2.5. Extraction of Lignin LMMC
Initial 10 mL amounts of BLR, depolymerized BLR, or membrane-filtrated samples were acidified by 6 M HCl to pH 1-2, 3-Ethoxy-4-hydroxybenzaldehyde (1 mg/mL, 2 mL) being added to the lignin sample prior to acidification as an internal standard. Following acidification, each sample was centrifuged to separate the supernatant and the precipitate. The precipitate was washed 3 times by acidic water, and was then freeze-dried and was stored thereafter for further analysis. The supernatant was mixed with the washing water, and was extracted with use of 10 mL ethyl acetate three times. The extract was collected in a sample tube of known weight. The solvent was then evaporated during a gentle flow of N2, the sample tube containing the oily LMMC product that was left then being weighed. The lignin oil (the extracted LMMC) was stored thereafter at −20 °C in a freezer until analysis was carried out. Taking into consideration the recovery obtained with use of an internal standard, the theoretical yield of the lignin oil was calculated, based on the ratio of the weight of the lignin oil to that of the initial total lignin content.

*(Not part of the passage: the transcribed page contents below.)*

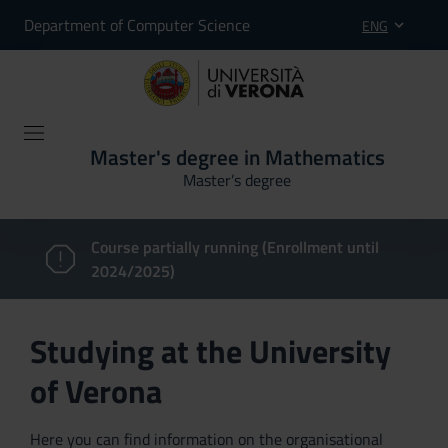
Department of Computer Science
ENG
Master's degree in Mathematics
Master’s degree
Course partially running (Enrollment until
2024/2025)
Studying at the University
of Verona
Here you can find information on the organisational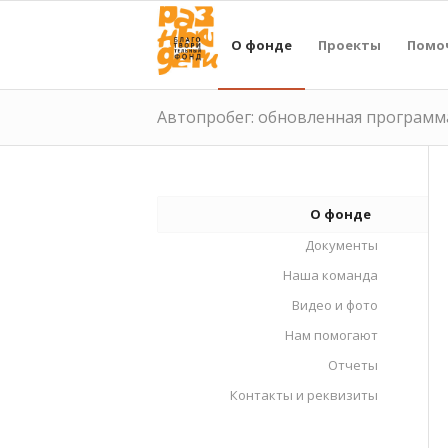
О фонде
Проекты
Помо
Автопробег: обновленная программа
О фонде
Документы
Наша команда
Видео и фото
Нам помогают
Отчеты
Контакты и реквизиты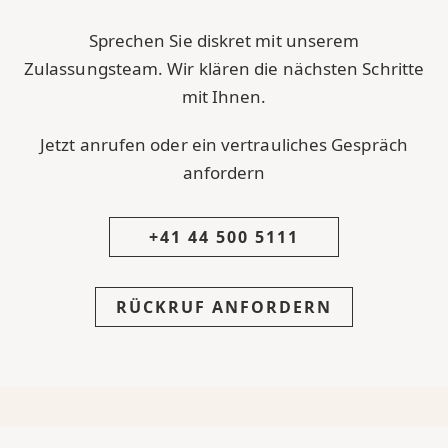
Sprechen Sie diskret mit unserem
Zulassungsteam. Wir klären die nächsten Schritte
mit Ihnen.
Jetzt anrufen oder ein vertrauliches Gespräch
anfordern
+41 44 500 5111
RÜCKRUF ANFORDERN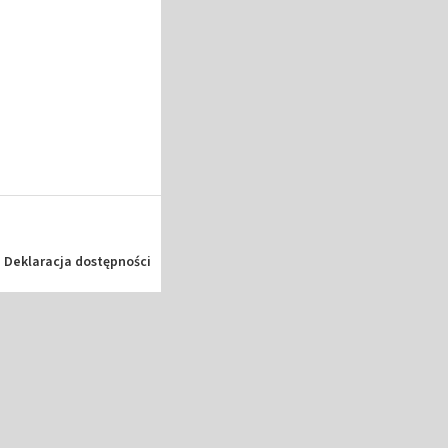
Deklaracja dostępności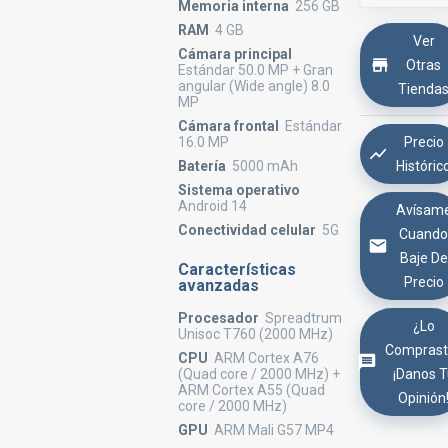
Memoria interna
256 GB
RAM
4 GB
Ver
Cámara principal
Otras
Estándar 50.0 MP + Gran
angular (Wide angle) 8.0
Tienda
MP
Cámara frontal
Estándar
Precio
16.0 MP
Históric
Batería
5000 mAh
Sistema operativo
Android 14
Avísam
Conectividad celular
5G
Cuand
Baje De
Características
Precio
avanzadas
Procesador
Spreadtrum
¿Lo
Unisoc T760 (2000 MHz)
Comprast
CPU
ARM Cortex A76
¡Danos 
(Quad core / 2000 MHz) +
ARM Cortex A55 (Quad
Opinión
core / 2000 MHz)
GPU
ARM Mali G57 MP4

2.6. Lignin Aromatic Monomers Analysis
The lignin oil was dissolved in a 3 mL acetonitrile-water mixture (50:50 vol.), filtered through a 0.45 µm syringe filter prior to an HPLC analysis being performed. The HPLC analysis was carried out using an Agilent UHPLC system consisting of a degasser (G4225A, Agilent Technologies), a binary pump (G4220A, Agilent Technologies), a thermostated column compartment (G1316C, Agilent Technologies) and a diode array detector (G4212B, Agilent Technologies). An Agilent Eclipse Plus C18 column (2.1 mm × 100 mm, 1.8 µm) was used for this purpose. The flow rate was set at 0.3 mL/min. The mobile phase consisted of: A) water; and B) acetonitrile. The gradient started at 10% B and then ramped up to 30% within a period of 8 min. The amount of the acetonitrile was then increased to 90% within a period of 1 min. The gradient was then maintained at 90% acetonitrile for 3 min before being rapidly decreased during a period of 1 min to the starting composition for re-equilibration, in which it remained for 3 min. The column temperature was held constant at 45 °C. The sample volume that was injected was 5 μL. The separation was monitored with use of diode array detector (DAD) at 280 nm with use of 10 Hz as the sampling frequency. System control and data processing were performed using Agilent Chemstation software.
2.7. NMR Analysis
The NMR characterization carried out was performed on a Bruker Avance III HD at 500 MHz, 80 mg of lignin oil from D190 and 100 mg of freeze-dried precipitates from BLR, D190, 3D190, and 3DR190 then being dissolved in 0.5 mL of deuterated dimethyl sulfoxide-d6 (DMSO-d6). The 1H and 2D 1H-13C HSQC NMR spectra obtained were recorded using standard pulse sequences from Bruker. The spectra were processed using MestReNova software (version 9.0).